*Work instruction*: Each line below must be transcribed with no word changed.

[Records from a collection]
_____
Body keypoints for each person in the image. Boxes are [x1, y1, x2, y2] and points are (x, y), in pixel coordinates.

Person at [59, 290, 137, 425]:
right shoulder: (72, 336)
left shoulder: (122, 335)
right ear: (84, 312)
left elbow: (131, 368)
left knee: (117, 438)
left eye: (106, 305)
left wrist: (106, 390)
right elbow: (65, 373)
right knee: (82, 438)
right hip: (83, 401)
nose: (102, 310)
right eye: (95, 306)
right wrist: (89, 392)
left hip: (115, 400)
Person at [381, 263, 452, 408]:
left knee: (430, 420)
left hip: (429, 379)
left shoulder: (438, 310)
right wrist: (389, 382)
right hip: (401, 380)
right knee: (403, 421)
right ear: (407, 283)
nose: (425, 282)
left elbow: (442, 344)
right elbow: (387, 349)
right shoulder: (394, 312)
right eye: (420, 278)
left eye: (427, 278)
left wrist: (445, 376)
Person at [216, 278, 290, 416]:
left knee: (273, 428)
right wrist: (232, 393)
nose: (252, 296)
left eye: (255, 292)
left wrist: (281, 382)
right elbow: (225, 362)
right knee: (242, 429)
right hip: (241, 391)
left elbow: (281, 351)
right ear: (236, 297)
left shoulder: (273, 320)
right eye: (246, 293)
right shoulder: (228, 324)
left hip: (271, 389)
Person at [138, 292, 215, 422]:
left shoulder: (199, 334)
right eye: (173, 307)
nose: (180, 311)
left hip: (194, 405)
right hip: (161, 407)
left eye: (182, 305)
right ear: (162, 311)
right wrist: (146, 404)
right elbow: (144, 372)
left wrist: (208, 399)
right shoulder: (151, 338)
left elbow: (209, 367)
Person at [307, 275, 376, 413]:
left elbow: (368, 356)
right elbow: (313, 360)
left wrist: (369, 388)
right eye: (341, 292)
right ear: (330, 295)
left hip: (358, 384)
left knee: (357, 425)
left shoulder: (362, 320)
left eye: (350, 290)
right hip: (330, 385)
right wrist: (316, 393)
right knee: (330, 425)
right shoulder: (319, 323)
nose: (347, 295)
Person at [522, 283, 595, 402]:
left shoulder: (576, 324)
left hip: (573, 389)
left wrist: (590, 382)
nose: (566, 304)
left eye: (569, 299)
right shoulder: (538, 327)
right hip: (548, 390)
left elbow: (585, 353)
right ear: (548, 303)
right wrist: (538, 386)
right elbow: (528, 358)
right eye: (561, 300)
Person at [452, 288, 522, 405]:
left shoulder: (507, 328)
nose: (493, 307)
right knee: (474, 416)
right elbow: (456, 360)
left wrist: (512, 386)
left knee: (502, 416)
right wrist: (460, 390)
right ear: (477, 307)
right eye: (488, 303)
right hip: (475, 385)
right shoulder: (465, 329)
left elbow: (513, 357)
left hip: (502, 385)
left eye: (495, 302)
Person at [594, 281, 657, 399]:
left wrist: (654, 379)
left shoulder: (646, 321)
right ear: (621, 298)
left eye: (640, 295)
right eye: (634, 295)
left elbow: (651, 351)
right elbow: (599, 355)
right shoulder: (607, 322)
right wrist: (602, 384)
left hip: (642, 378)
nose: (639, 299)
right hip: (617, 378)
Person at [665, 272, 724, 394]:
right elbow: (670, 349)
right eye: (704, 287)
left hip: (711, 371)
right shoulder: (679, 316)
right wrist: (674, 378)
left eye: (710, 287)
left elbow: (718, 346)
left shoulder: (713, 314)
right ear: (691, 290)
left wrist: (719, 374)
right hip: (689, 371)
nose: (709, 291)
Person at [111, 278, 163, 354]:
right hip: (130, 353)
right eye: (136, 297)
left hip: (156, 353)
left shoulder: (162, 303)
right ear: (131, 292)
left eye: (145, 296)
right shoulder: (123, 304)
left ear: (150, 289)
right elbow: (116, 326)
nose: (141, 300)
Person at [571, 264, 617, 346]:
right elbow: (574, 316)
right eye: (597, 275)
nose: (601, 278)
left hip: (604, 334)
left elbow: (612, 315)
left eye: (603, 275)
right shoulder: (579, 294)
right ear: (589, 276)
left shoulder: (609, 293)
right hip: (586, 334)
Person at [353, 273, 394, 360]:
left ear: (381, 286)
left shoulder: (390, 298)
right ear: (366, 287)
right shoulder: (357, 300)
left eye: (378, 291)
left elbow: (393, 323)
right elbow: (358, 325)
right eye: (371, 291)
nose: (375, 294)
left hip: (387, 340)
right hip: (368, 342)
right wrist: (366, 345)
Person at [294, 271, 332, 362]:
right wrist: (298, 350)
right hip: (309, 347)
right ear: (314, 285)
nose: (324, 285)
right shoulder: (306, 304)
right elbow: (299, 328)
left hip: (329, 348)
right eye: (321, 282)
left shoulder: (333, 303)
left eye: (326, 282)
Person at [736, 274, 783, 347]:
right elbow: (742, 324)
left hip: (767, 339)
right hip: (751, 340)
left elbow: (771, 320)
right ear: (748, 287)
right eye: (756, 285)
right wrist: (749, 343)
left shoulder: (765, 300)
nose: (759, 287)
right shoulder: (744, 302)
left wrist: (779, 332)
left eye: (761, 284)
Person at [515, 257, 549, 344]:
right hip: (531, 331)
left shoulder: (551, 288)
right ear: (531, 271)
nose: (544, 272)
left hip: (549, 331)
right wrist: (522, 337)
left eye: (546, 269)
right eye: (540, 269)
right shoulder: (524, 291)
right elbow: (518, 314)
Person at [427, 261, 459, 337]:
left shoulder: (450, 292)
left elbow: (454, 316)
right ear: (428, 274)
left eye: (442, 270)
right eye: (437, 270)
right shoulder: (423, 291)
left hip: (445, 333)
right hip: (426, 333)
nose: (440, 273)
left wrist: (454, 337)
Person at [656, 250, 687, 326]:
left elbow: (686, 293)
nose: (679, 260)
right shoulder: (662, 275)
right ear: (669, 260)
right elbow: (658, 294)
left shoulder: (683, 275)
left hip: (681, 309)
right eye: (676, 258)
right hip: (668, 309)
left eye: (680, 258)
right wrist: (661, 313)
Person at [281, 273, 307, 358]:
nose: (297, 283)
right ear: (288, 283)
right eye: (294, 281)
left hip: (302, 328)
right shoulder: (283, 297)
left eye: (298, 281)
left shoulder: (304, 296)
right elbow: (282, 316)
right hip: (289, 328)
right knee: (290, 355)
_____
*Answer box*:
Body keypoints for each person in the image. Boxes are [x1, y1, x2, y2] and points are (x, y), in pixel coordinates.

Person at [59, 290, 137, 425]:
right shoulder: (72, 336)
left shoulder: (122, 335)
right ear: (84, 312)
left elbow: (131, 368)
left knee: (117, 438)
left eye: (106, 305)
left wrist: (106, 390)
right elbow: (65, 373)
right knee: (82, 438)
right hip: (83, 401)
nose: (102, 310)
right eye: (95, 306)
right wrist: (89, 392)
left hip: (115, 400)
Person at [381, 263, 452, 408]:
left knee: (430, 420)
left hip: (429, 379)
left shoulder: (438, 310)
right wrist: (389, 382)
right hip: (401, 380)
right knee: (403, 421)
right ear: (407, 283)
nose: (425, 282)
left elbow: (442, 344)
right elbow: (387, 349)
right shoulder: (394, 312)
right eye: (420, 278)
left eye: (427, 278)
left wrist: (445, 376)
Person at [216, 278, 290, 416]:
left knee: (273, 428)
right wrist: (232, 393)
nose: (252, 296)
left eye: (255, 292)
left wrist: (281, 382)
right elbow: (225, 362)
right knee: (242, 429)
right hip: (241, 391)
left elbow: (281, 351)
right ear: (236, 297)
left shoulder: (273, 320)
right eye: (246, 293)
right shoulder: (228, 324)
left hip: (271, 389)
Person at [138, 292, 215, 422]:
left shoulder: (199, 334)
right eye: (173, 307)
nose: (180, 311)
left hip: (194, 405)
right hip: (161, 407)
left eye: (182, 305)
right ear: (162, 311)
right wrist: (146, 404)
right elbow: (144, 372)
left wrist: (208, 399)
right shoulder: (151, 338)
left elbow: (209, 367)
Person at [307, 275, 376, 413]:
left elbow: (368, 356)
right elbow: (313, 360)
left wrist: (369, 388)
right eye: (341, 292)
right ear: (330, 295)
left hip: (358, 384)
left knee: (357, 425)
left shoulder: (362, 320)
left eye: (350, 290)
right hip: (330, 385)
right wrist: (316, 393)
right knee: (330, 425)
right shoulder: (319, 323)
nose: (347, 295)
Person at [522, 283, 595, 402]:
left shoulder: (576, 324)
left hip: (573, 389)
left wrist: (590, 382)
nose: (566, 304)
left eye: (569, 299)
right shoulder: (538, 327)
right hip: (548, 390)
left elbow: (585, 353)
right ear: (548, 303)
right wrist: (538, 386)
right elbow: (528, 358)
right eye: (561, 300)
Person at [452, 288, 522, 405]:
left shoulder: (507, 328)
nose: (493, 307)
right knee: (474, 416)
right elbow: (456, 360)
left wrist: (512, 386)
left knee: (502, 416)
right wrist: (460, 390)
right ear: (477, 307)
right eye: (488, 303)
right hip: (475, 385)
right shoulder: (465, 329)
left elbow: (513, 357)
left hip: (502, 385)
left eye: (495, 302)
Person at [594, 281, 657, 399]:
left wrist: (654, 379)
left shoulder: (646, 321)
right ear: (621, 298)
left eye: (640, 295)
right eye: (634, 295)
left elbow: (651, 351)
right elbow: (599, 355)
right shoulder: (607, 322)
right wrist: (602, 384)
left hip: (642, 378)
nose: (639, 299)
right hip: (617, 378)
Person at [665, 272, 724, 394]:
right elbow: (670, 349)
right eye: (704, 287)
left hip: (711, 371)
right shoulder: (679, 316)
right wrist: (674, 378)
left eye: (710, 287)
left elbow: (718, 346)
left shoulder: (713, 314)
right ear: (691, 290)
left wrist: (719, 374)
right hip: (689, 371)
nose: (709, 291)
Person at [111, 278, 163, 354]:
right hip: (130, 353)
right eye: (136, 297)
left hip: (156, 353)
left shoulder: (162, 303)
right ear: (131, 292)
left eye: (145, 296)
right shoulder: (123, 304)
left ear: (150, 289)
right elbow: (116, 326)
nose: (141, 300)
Person at [571, 264, 617, 346]:
right elbow: (574, 316)
right eye: (597, 275)
nose: (601, 278)
left hip: (604, 334)
left elbow: (612, 315)
left eye: (603, 275)
right shoulder: (579, 294)
right ear: (589, 276)
left shoulder: (609, 293)
right hip: (586, 334)
Person at [353, 273, 394, 360]:
left ear: (381, 286)
left shoulder: (390, 298)
right ear: (366, 287)
right shoulder: (357, 300)
left eye: (378, 291)
left elbow: (393, 323)
right elbow: (358, 325)
right eye: (371, 291)
nose: (375, 294)
left hip: (387, 340)
right hip: (368, 342)
right wrist: (366, 345)
Person at [294, 271, 332, 362]:
right wrist: (298, 350)
right hip: (309, 347)
right ear: (314, 285)
nose: (324, 285)
right shoulder: (306, 304)
right elbow: (299, 328)
left hip: (329, 348)
right eye: (321, 282)
left shoulder: (333, 303)
left eye: (326, 282)
Person at [736, 274, 783, 347]:
right elbow: (742, 324)
left hip: (767, 339)
right hip: (751, 340)
left elbow: (771, 320)
right ear: (748, 287)
right eye: (756, 285)
right wrist: (749, 343)
left shoulder: (765, 300)
nose: (759, 287)
right shoulder: (744, 302)
left wrist: (779, 332)
left eye: (761, 284)
Person at [515, 257, 549, 344]:
right hip: (531, 331)
left shoulder: (551, 288)
right ear: (531, 271)
nose: (544, 272)
left hip: (549, 331)
right wrist: (522, 337)
left eye: (546, 269)
right eye: (540, 269)
right shoulder: (524, 291)
right elbow: (518, 314)
Person at [427, 261, 459, 337]:
left shoulder: (450, 292)
left elbow: (454, 316)
right ear: (428, 274)
left eye: (442, 270)
right eye: (437, 270)
right shoulder: (423, 291)
left hip: (445, 333)
right hip: (426, 333)
nose: (440, 273)
left wrist: (454, 337)
Person at [656, 250, 687, 326]:
left elbow: (686, 293)
nose: (679, 260)
right shoulder: (662, 275)
right ear: (669, 260)
right elbow: (658, 294)
left shoulder: (683, 275)
left hip: (681, 309)
right eye: (676, 258)
right hip: (668, 309)
left eye: (680, 258)
right wrist: (661, 313)
Person at [281, 273, 307, 358]:
nose: (297, 283)
right ear: (288, 283)
right eye: (294, 281)
left hip: (302, 328)
right shoulder: (283, 297)
left eye: (298, 281)
left shoulder: (304, 296)
right elbow: (282, 316)
right hip: (289, 328)
right knee: (290, 355)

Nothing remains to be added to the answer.